One of the original design goals for VoltDB was to support large numbers of connections per server. This kind of came for free with Volt’s event based design. The event based design was driven by a desire to keep the number of active software threads 1:1 with available hardware threads and this basically proscribed any kind of thread per client network IO implementation.

In theory the only limit on the number of connections in Volt is kernel memory and heap space. Volt allocates handful of objects for each client connection to track incoming and outgoing message bytes and procedure invocation statistics. All told with the way Java objects are layed out and the overhead of GC it is probably 1-4k kilobytes of memory (I know I should really measure) per connection. If you have a large number of procedures that are called by clients there will be some additional memory overhead involved in tracking the statistics of each procedure called on a per connection basis.

The real upper limit is going to be based on the ability of the JVM to manage the turn over of old gen objects associated with the connections and that will vary based on your GC pause tolerance and throughput requirements.

We never did a ton of testing with “truly” large numbers of connections, but we have had customers for several years that have been running 100k or so persistent connections and regularly test into the 10s of thousands of connections without issues.

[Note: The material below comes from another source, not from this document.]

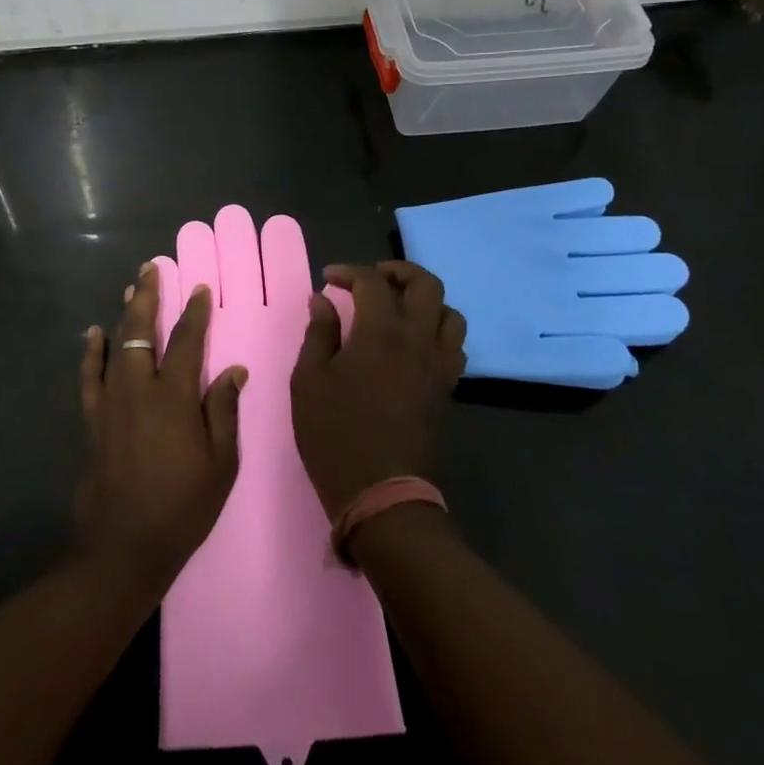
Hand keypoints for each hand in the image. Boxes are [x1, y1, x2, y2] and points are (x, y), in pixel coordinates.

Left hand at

A few months ago in the 3.5 and 3.6 timeframe we did a POC with a very demanding customer that not only wanted to maintain a large number of connections, but they wanted to use a very large number of worker processes that are constantly being recycled requiring that the server efficiently accept and tear down new connections. Maintaining a large number of connections turned out not to be an issue, but constantly adding and removing them revealed some of the issues addressed in 3.5 and 3.6.

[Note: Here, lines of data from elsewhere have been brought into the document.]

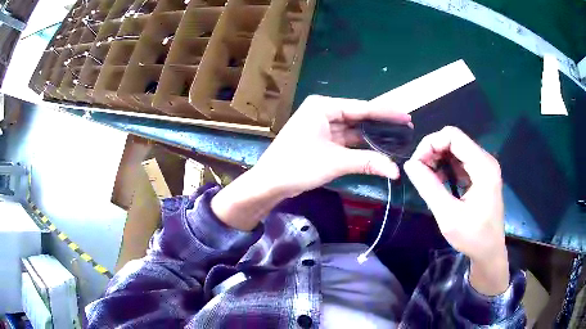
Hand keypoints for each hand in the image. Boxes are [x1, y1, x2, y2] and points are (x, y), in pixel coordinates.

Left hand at [254, 95, 410, 197]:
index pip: (361, 107)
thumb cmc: (297, 165)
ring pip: (353, 129)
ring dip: (372, 135)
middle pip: (358, 116)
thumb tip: (395, 170)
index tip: (406, 116)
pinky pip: (346, 139)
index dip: (386, 113)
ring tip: (397, 137)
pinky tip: (378, 147)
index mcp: (323, 106)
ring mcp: (322, 126)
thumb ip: (367, 162)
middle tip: (406, 127)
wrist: (270, 182)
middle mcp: (323, 111)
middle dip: (381, 124)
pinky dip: (360, 144)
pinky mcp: (322, 139)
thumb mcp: (335, 161)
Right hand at [403, 126, 508, 294]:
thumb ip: (429, 187)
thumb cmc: (473, 237)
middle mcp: (485, 160)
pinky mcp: (481, 174)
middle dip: (432, 151)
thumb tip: (410, 164)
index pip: (452, 136)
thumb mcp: (448, 215)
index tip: (416, 164)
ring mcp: (484, 166)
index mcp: (483, 166)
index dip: (430, 144)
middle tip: (419, 173)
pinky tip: (439, 183)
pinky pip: (460, 161)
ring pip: (455, 149)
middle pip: (454, 140)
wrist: (490, 251)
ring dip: (438, 159)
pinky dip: (446, 167)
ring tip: (427, 179)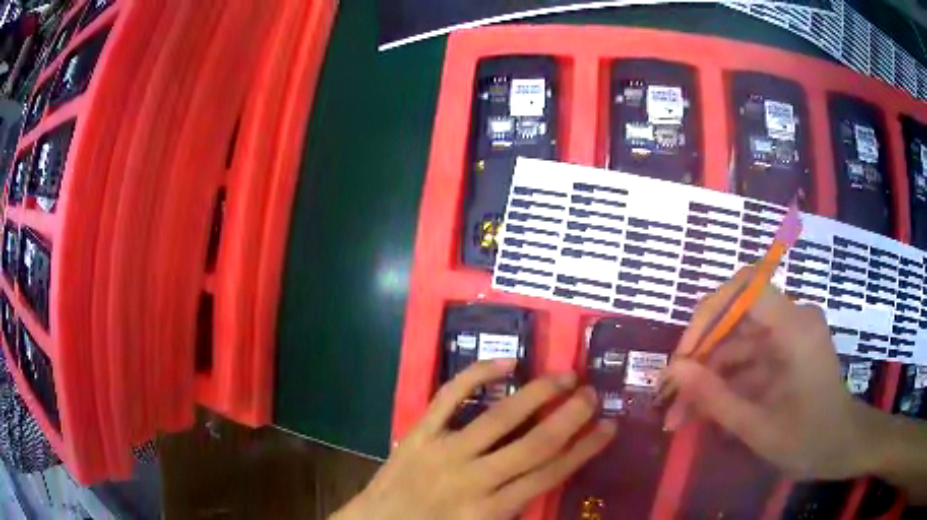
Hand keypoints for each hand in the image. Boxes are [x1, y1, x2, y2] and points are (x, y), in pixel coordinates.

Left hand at [332, 359, 615, 519]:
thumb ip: (516, 509)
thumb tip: (548, 478)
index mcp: (491, 510)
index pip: (551, 475)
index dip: (585, 450)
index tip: (609, 427)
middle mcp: (474, 478)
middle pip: (535, 444)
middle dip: (571, 417)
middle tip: (593, 394)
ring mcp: (444, 450)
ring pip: (501, 417)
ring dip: (538, 394)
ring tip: (566, 375)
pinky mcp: (419, 433)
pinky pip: (449, 397)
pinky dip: (477, 375)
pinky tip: (507, 363)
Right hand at [661, 268, 875, 479]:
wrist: (842, 447)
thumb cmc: (809, 440)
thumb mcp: (759, 428)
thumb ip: (716, 398)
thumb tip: (674, 370)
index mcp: (796, 328)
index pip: (747, 287)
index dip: (710, 312)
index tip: (685, 355)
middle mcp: (792, 320)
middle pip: (736, 318)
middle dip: (701, 356)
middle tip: (670, 395)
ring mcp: (789, 336)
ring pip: (737, 343)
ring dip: (708, 376)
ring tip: (679, 415)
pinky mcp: (785, 353)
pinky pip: (747, 360)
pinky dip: (724, 383)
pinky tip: (703, 413)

We made a bunch of improvements fixing some n2 datastructures tracking statistics, extra off heap memory usage by idle connections, and synchronous reverse DNS lookups in the connection accept path. We also fixed a bug in the C++ client library that added a 10 millisecond wait for each connection creation which also effects the PHP client library built on the C++ library. The connection pooling in both libraries now returns the same connection to a thread if it is requested multiple times reducing the number of pooled connections in client applications that aren’t careful about reusing connections.

The end result is that we had 700k incoming client connections to a single Volt node served off of a 2-gigabyte Java heap. Keep in mind that Volt nodes proxy incoming requests within the cluster so every Volt node you add ups the number of concurrent connections a cluster can support. It’s also helpful to support large numbers of connections because it allows clients to connect to every node and route requests to the correct node reducing latency, especially for reads which can be load balanced across replicas.

Another advantage of having the cluster handle this kind of thing is that you don’t need a separate load balancer or connection pool process and we don’t have to write one for $LANG. It’s also one less moving part for you to deal with when deploying and managing a cluster.